Des structures de données en veux-tu en voila
Une bonne structure de donnée se doit d’être rapide, et économe en mémoire, et permettre d’être modifiée en lecture et en écriture, et d’être compatible avec des traitements parallèles, mêmes s’ils s’exécutent sur des processeurs différents.
Au long du livre on comprend qu’il n’existe pas une bonne structure de données, mais qu’il existe des tas de structures différents adaptées à différents usages.

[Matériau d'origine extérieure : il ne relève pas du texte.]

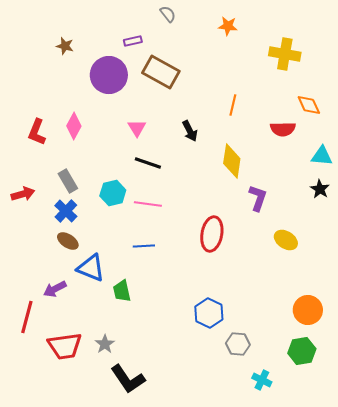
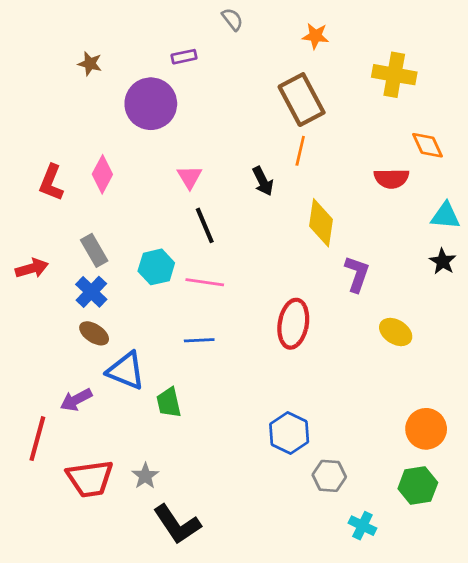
brown rectangle: (161, 72) -> (302, 100), moved, turned 33
orange line: (233, 105) -> (300, 151), moved
black line: (148, 163) -> (205, 225), turned 48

En fonction de la priorité données aux différents critères (vaut-il mieux être rapide ou léger, le plus rapide possible on en temps garanti ?) les auteurs décrivent les choix qui sont faits et les compromis choisis. Dans de nombreux cas les structures sont mêmes adaptatives en fonction des cas d’usages du système.
Ces explications donnent un très bon aperçu du fonctionnement d’un ordinateur récent vu de l’OS, et de la complexité que demande parfois le fait de l’exploiter à son plein potentiel.
Les abstractions ont des cycles de vie
Dans un OS, de nombreux composants existent sous plusieurs formes : les types de périphériques, les systèmes de fichiers, les protocoles réseaux…
Pour être maintenable, un OS repose donc sur un tas d’abstraction : la plupart des classes d’éléments sont représentés par des modèles simplifiés, pour rendre le code maintenable et compréhensible.
L’opposé serait par exemple que chaque implémentation d’un système de fichier soit dépendant du modèle de disque dur sur lequel il devrait pouvoir fonctionner.
Mais ces abstractions évoluent. Ainsi l’abstraction d’un processeur pouvait ne gérer qu’un seul cœur, puis il a fallu prendre en compte le multi-cœur, l’hyper-threading, puis la capacité de changer dynamiquement sa vitesse.
Parfois plusieurs abstractions d’un même composant sont nécessaires, et parfois on fait fausse route : les besoins qu’on prévoyaient en implémentant un système ne se manifestent jamais.
Le livre est de ce point de vue un très bon guide sur la manière de construire des abstractions et de les faire vivre : comment décider, comment passer de l’une à l’autre, et comment revenir en arrière quand on s’est trompé.
Les leçons en sont généralisables dès qu’on conçoit ce type de systèmes, au niveau de l’application jusqu’à l’échelle d’un SI.
Au final
J’ai trouvé ce livre très intéressant, même avec une lecture partielle. Il est tout de même vrai que, si vous travaillez plutôt dans le développement logiciel, il y a pas mal d’informations qui peuvent enrichir votre culture générale, ou servir dans des cas bien précis, mais qui ne seront pas directement utiles.
Je conseille donc la lecture si vous êtes curieux·se, et que vous êtes prêt·e à investir du temps dans quelque chose qui ne vous servira pas tout de suite.